§ **PROMPT 1**:
In the comments on Moby's mobygratis license, what is the largest share of gross income that artists with a commercial license for an initial Collaboration can receive?
§ **PROMPT 2**:
Pick up the comments on Moby's mobygratis license right after their last sentence and keep writing.

He’s certainly free to license his music however he wants but he’s really overselling how permissive it is.
I’m not sure about the rev share aspect, but I’m a bit disappointed that, despite his message of “go ahead and do your thing, worry about edge cases later” (paraphrasing), the legalese further introduces the concept of commercial and non-commercial nature of different tracks.
I genuinely hoped for a MIT/BSD-like license that would allow people to express themselves freely with his content. However, I am now less inclined to do so.
Update: All said, still grateful to him for doing something. That’s already way more than most artists to do give back.
The articulated restrictions could be defined as a creative commons license too. With cc-by-nc-nd (attribition-noncommercial-noderivative), people would be free to use the songs for any non-commercial purpose and would have to aquire a license for everything beyond. The fact that moby is rolling out (and enforcing?) his own thing makes it untrustworthy.
Really interesting to think about what would constitute commercial use in this day and age. If someone makes the track and puts it on YouTube and there happens to be ads… apparently 51% has to go to Moby. it is cool that anyone could just download and go. But I wonder if a lot of bedroom producers are just going to accept the terms without actually reading them, and not realize, based on the introductory video, that they have to do a profit share if they monetize in anyway. I do think he should've mentioned the profit share in his video.
Commercial Use License
If you wish to use a track from the mobygratis platform for commercial purposes, you must apply for a commercial license prior to such use. You may do so by sending an email to: mobygratis@moby.com and include your full name, the name of the Track, and your desired use of the Track, including all the commercial uses you anticipate, and the desired duration of the commercial license.
If one or more artists create an initial Collaboration and they are granted a commercial license, their revenue share would be, in the sole discretion of mobygratis, at most, 49% (forty-nine percent) of the gross income earned, received or credited from the permitted use and exploitation of that Collaboration. If a Collaboration is subsequently used by another artist or artists to create a new (or sub-) Collaboration—the new collaborating artist(s) will receive their share of any revenue exclusively from the initial collaborator(s); the mobygratis revenue share of any collaboration, regardless of how many layers of collaboration have occurred, shall always be greater than 50% (fifty percent). However, the specifics are subject to change in the sole and absolute discretion of mobygratis and would be covered on a case-by-case in the commercial license.
If you add > * text * it's more clear what is happening:
> Commercial Use License If you wish to use a track from the mobygratis platform for commercial purposes, you must apply for a commercial license prior to such use. You may do so by sending an email to: mobygratis@moby.com and include your full name, the name of the Track, and your desired use of the Track, including all the commercial uses you anticipate, and the desired duration of the commercial license.

§ **GIVEN INFORMATION**:

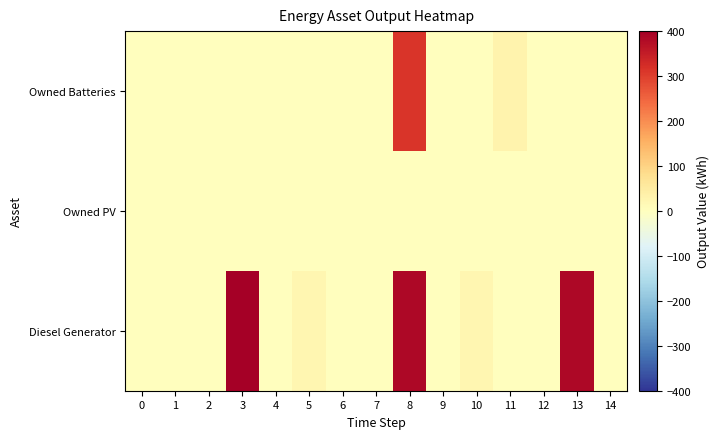

Reading left to right, transcribe all the data shown in this chart.

Diesel Generator: 0=0	1=0	2=0	3=400	4=0	5=24	6=0	7=0	8=386	9=0	10=24	11=0	12=0	13=387	14=0
Owned PV: 0=0	1=0	2=0	3=0	4=0	5=0	6=0	7=0	8=0	9=0	10=0	11=0	12=0	13=0	14=0
Owned Batteries: 0=0	1=0	2=0	3=0	4=0	5=0	6=0	7=0	8=315	9=0	10=0	11=31	12=0	13=0	14=0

§ **WRITTEN RESPONSE 1**:
At most 49% (forty-nine percent).

§ **WRITTEN RESPONSE 2**:
> If one or more artists create an initial Collaboration and they are granted a commercial license, their revenue share would be, in the sole discretion of mobygratis, at most, 49% (forty-nine percent) of the gross income earned, received or credited from the permitted use and exploitation of that Collaboration. If a Collaboration is subsequently used by another artist or artists to create a new (or sub-) Collaboration—the new collaborating artist(s) will receive their share of any revenue exclusively from the initial collaborator(s); the mobygratis revenue share of any collaboration, regardless of how many layers of collaboration have occurred, shall always be greater than 50% (fifty percent). However, the specifics are subject to change in the sole and absolute discretion of mobygratis and would be covered on a case-by-case in the commercial license.
The collection is great. It's like a much more polished and professional version of my ideas folder (I rarely get beyond the initial loop/riff stage). Will now download a random piece, pop it into my DAW and see if it can inspire me to create something new.
I wish they could have used standard creative commons licenses. It took me some time to find that the tracks can't be used commercially without per-track licensing conversations.
The licensing is "interesting". Using a standard and well understood license would be helpful. Reading the license Moby Collaboration, Inc. reserves the unchecked, unilateral right to revoke the permission “at any time for any reason or no reason.” - this is unlikely to hold up in court and is a signal for anyone to not touch the content with a ten-foot pole. It makes me think that Moby forgot to check the license with a lawyer, and maybe with reality, first.
I think for media/assets, CC-BY is the equivalent of MIT/BSD for source, and CC-BY-SA similar to a GPL. Anything more restrictive than that (e.g., "NC") wouldn't really qualify as "free". The licensing in this case seems to have too many strings attached.
Moby licensed every song from "Play" for commercial use. The exposure made "Play" a huge hit for him. This is just a variation of that.
This is an attempt to grab a slice of the pie before AI-generated music kills the market for session musicians. His terms of use are odd, but that's his choice.
With all the charity work Moby does, I get the impression he's pretty comfortable cash-wise.
Personally, I'm giving him the benefit of the doubt and saying that his intentions are earnest here; he really does want to put free music in the hands of creators. Maybe if he'd launched a $MOBY memecoin alongside it I'd be skeptical, but my gut says this isn't a venture he expects to make real money from.
All I wanted to do was play a sample of one randomly selected track.
Clicking the play button doesn't do that, it brings up a somewhat eccentric 2-line license agreement.
Clicking the checkmark to agree then prompts for your email address and to create an account.
These are dark UI patterns, and it's a shame a website purporting to be about generously sharing free content uses them. A button should do what it advertises.
Here's a snippet from the full license text if anyone's curious:
Moby does not permit his Tracks to be used to advertise right-wing politics or causes, or to be used to promote meat, dairy, or other animal products. People may disagree about when these lines have been crossed—which is why Moby retains the right to terminate the license to any Track completely at his sole and absolute discretion, at any time.
Also note you're contracting with a corporation, and the agreement includes a clause about you indemnifying them.
Not just eccentric, it is vague and arbitrary. "Right wing" is very vague, and "animal products" is not much better.
That snippet implicitly acknowledges this and Moby the person gets to arbitrate between you and Moby Collaboration, Inc.
Also this:
"Mobygratis retains the right in its sole and absolute discretion to determine whether any use of a Track (or Collaboration or Master Recording derived therefrom) is commercial."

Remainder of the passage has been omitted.